Norman Augustine, former chairman and CEO of Lockheed Martin (Bethesda, Md.), gave the inaugural address in the President’s Distinguished Lecture Series at Stevens Institute of Technology (Hoboken) Oct. 24, 2013.
He presented a pessimistic picture of America’s ability to boost its educational system in science and technology subjects, bolster its science and research underpinnings, and develop a job engine that will create jobs here at home and not abroad.
Near the end of the speech, he said, people often ask him if he is a pessimist or a populist. He replies with an old saying: A pessimist is a person who wants to be an optimist but has a grasp of the facts.
On the bright side, he said, Winston Churchill once said, “You could always count on the Americans to do the right thing– after they have tried everything else.”
Augustine is particularly pessimistic about America’s ability to compete for jobs. The job is the basis for our standard of living and quality of life. It’s important to the government because the tax base is dependent on citizens having those jobs, he said. National security and social security are therefore dependent on jobs.
“We may be entering a period of sustained structural unemployment in this country,” he said, particularly “real” unemployment, that doesn’t include people who are underemployed or have given up looking.
“In the 21st Century, we’ve moved into a new world, propelled in a large part by science and technology,” Augustine told the group. Globalization has been brought about by two advancements in science and technology. The first was the advent of the jet aircraft, which can bring things around the word at nearly the speed of sound, and the second, the information revolution which has made it possible to move knowledge, ideas and data globally.
In manufacturing, he noted, just one product such as an electric toothbrush can have its electrical/mechanical design performed in Germany and Japan, the motor from China, the brush head from Ohio, the plastic from Georgia and the assembly in Mexico.
One of the more profound implications of globalization, he noted, is that Americans no longer compete for jobs with their neighbors across the country or down the street. They now compete for jobs with their neighbors around the planet.
Many of these neighbors are highly motivated, well educated, he pointed out. CT scans taken at many hospitals in the U.S. are read by physicians in Australia or India. Today you can hire eight engineers in India for roughly the cost of one here.
He noted that as less developed countries prosper, their costs too will rise, but this will take decades, considering the huge labor pool they are still developing.

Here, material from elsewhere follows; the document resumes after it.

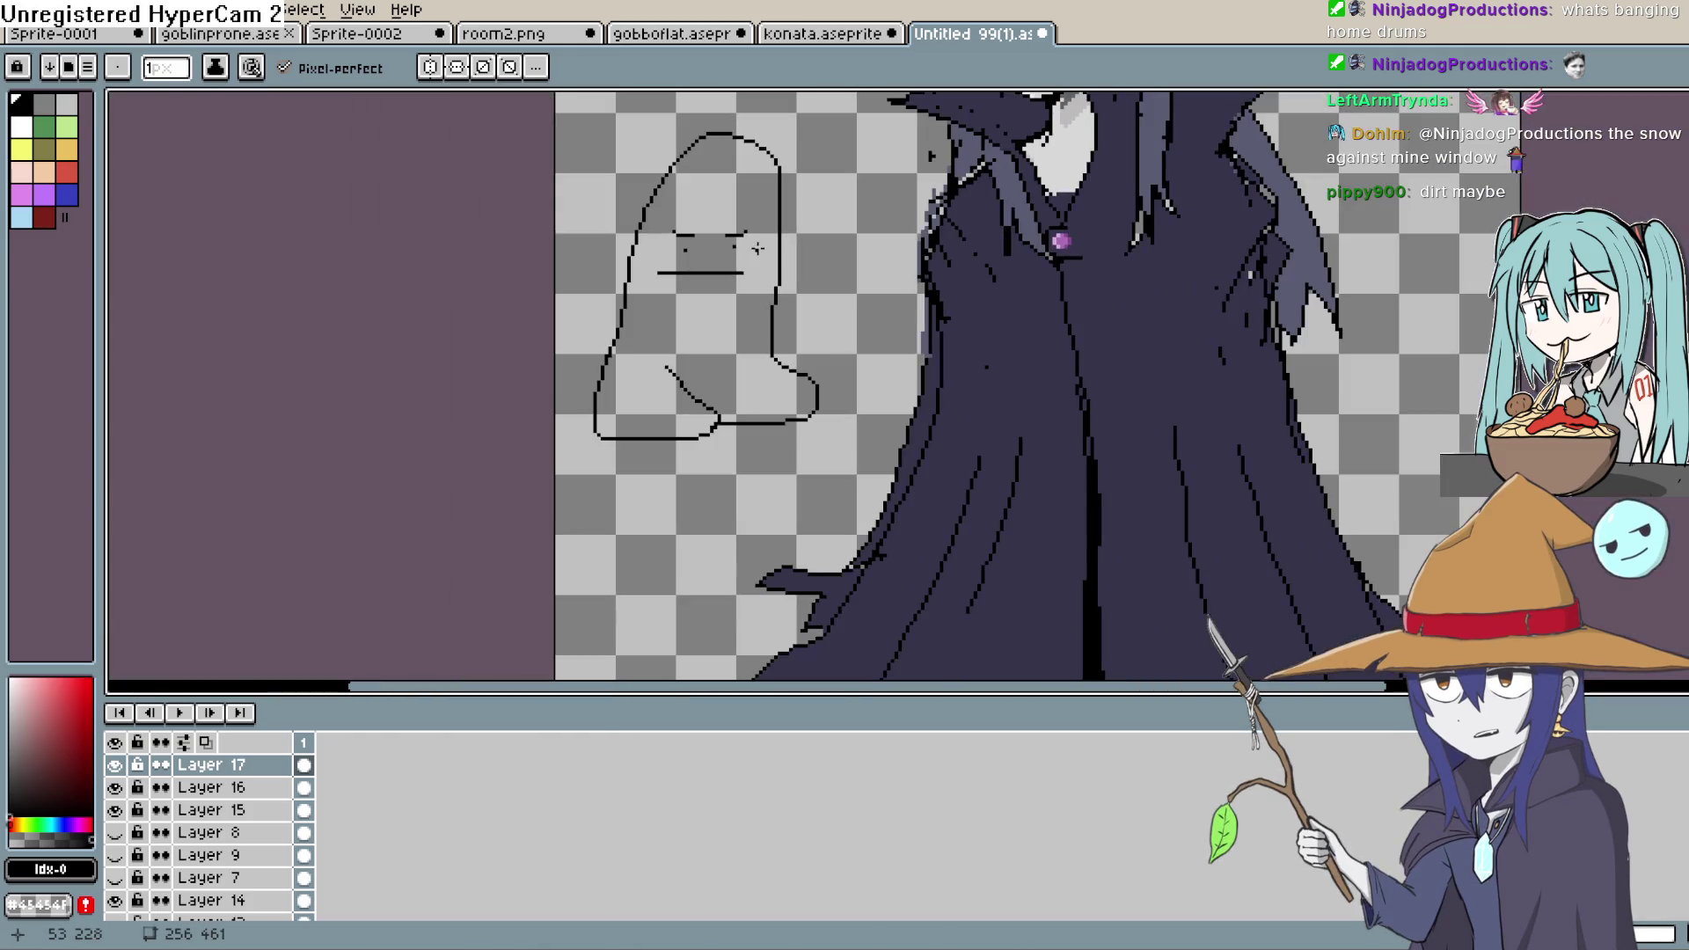
scroll(1007, 435, down, 3)
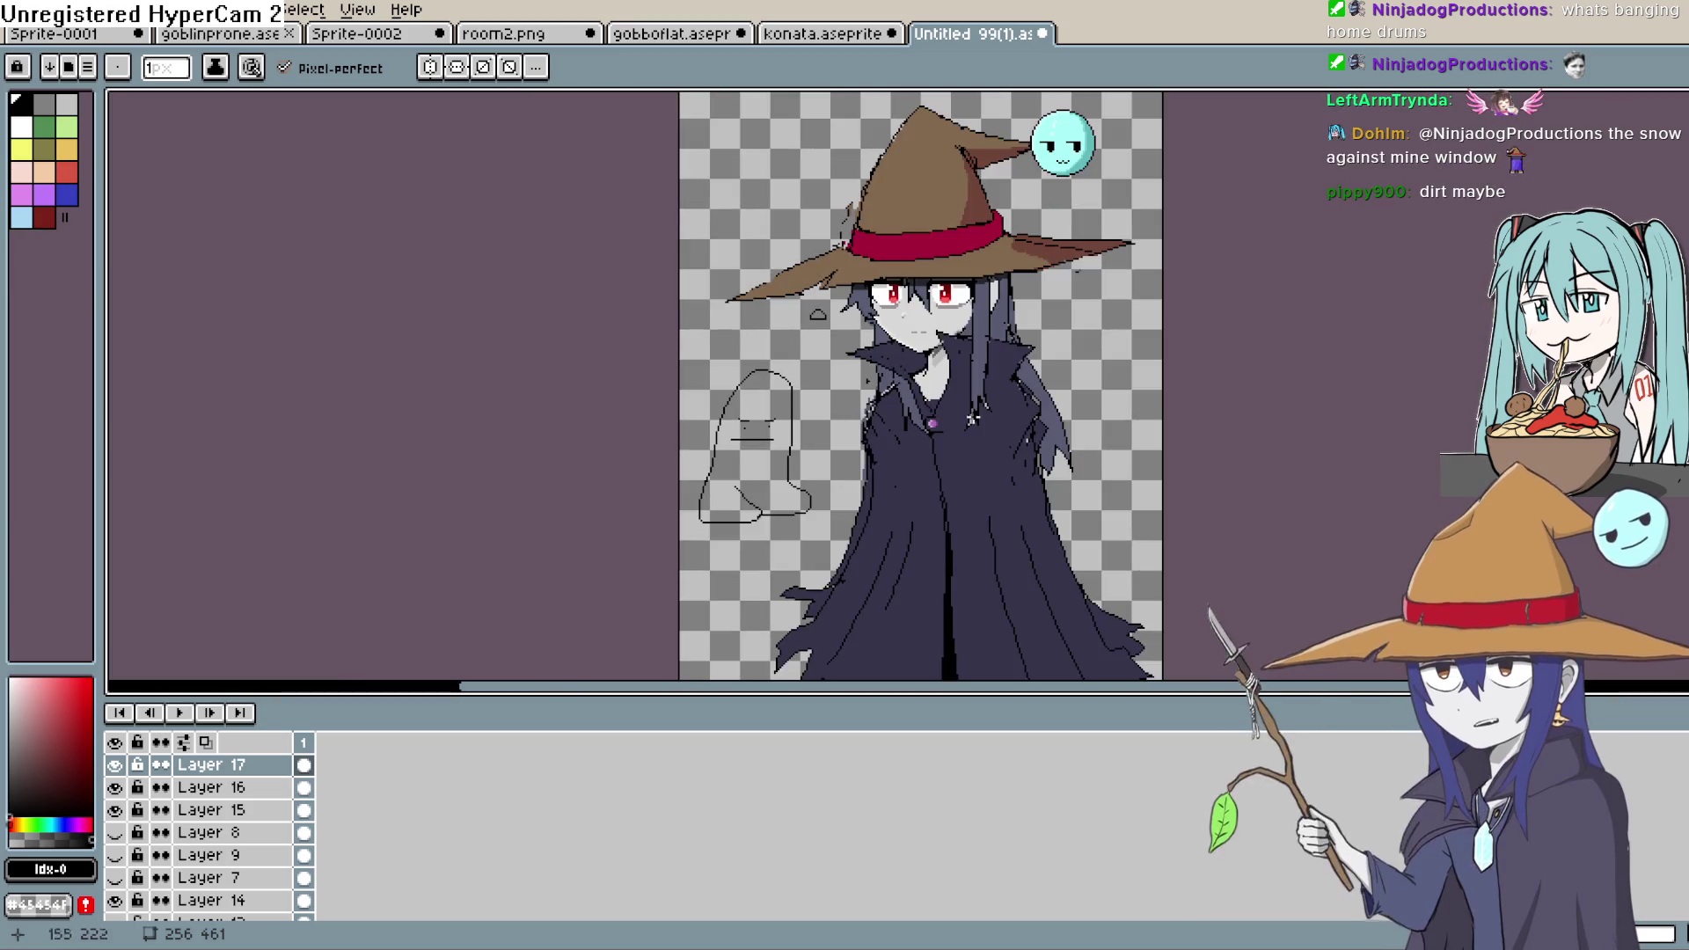
drag(1006, 435, 965, 530)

These circumstances contributed to the disappearance of a third of all U.S. manufacturing jobs since the year 2000, he said.
“It’s not just factory workers who are being impacted, it’s doctors, lawyers, accountants, engineers. It’s a full spectrum problem,” Augustine warned. As factories move abroad, prototype shops move abroad, laboratories move abroad, warehouses move abroad, he pointed out. “Our challenge is not an easy one,” he said sadly.
The “Rising Above the Gathering Storm” report, which Augustine helped develop, concluded that the only way to solve this problem is by promoting innovation. Innovation takes new knowledge from world-class research and brings it into products and services for leading-edge engineering. Then, those engineers turn those ideas into items in the marketplace through extraordinary entrepreneurship, he said.
The bottom line: The US must optimize its knowledge base, he said.
The Gathering Storm report didn’t focus on jobs, he noted, but data shows that science and engineering creates jobs for the other 95 percent of our citizens. Other nations, such as China, haven’t overlooked this proposition. While 18 of the top 25 universities are in the US, “the problem is that it has become ever more apparent that we are living off past investments,” he said.
Augustine decried the situation state-affiliated universities find themselves in today. As state tax revenues decline, our great public research institutions are threatened, in a way that once that seemed unimaginable, he said, adding, “Our great state universities are being privatized. State funding is lowest in a quarter of a century.”
“If a developed nation is going to create jobs for its citizens, it is clear that it is going to have to have a world-class educational system,” Augustine said. However, only 16% of baccalaureate degrees are awarded for science and engineering. “We used to be first at this,” he noted.
And the public school system is worse. While America has some truly outstanding public schools, teachers and students, we rank near the bottom of schools internationally, he pointed out, quoting a number of statistics to back up his assertion. And he said, spending has increased by 140% and staffing has also increased but scores remain unchanged.
Yet, requirements for higher education graduates in the workforce continue to increase. The demand for people with a high school education is declining.
Shockingly, there is a strong case that the engineering infrastructure in the US would have collapsed if foreign individuals hadn’t come to the US to study and elected to stay here. That’s in spite of our immigration laws that make them go back home after they get their degrees.
One might argue that innovation should be paid for by the nation’s industrial complex, he said, but there isn’t much chance of that now. In one survey, he said, CFOs of computer companies have said that they’d be willing to forego research all together in order to reach next year’s profitability projections. “That’s not the formula for long term success,” he continued.
Market forces are causing US multinationals to create offshore jobs, shutting down more jobs within our country. Prosperous US companies have research labs, engineering facilities, customers and jobs off shore.
At last, in a bit of optimism, Augustine concluded that we can do something about this. He suggested that the audience look at and advocate for the 20 points presented in the Gathering Storm report.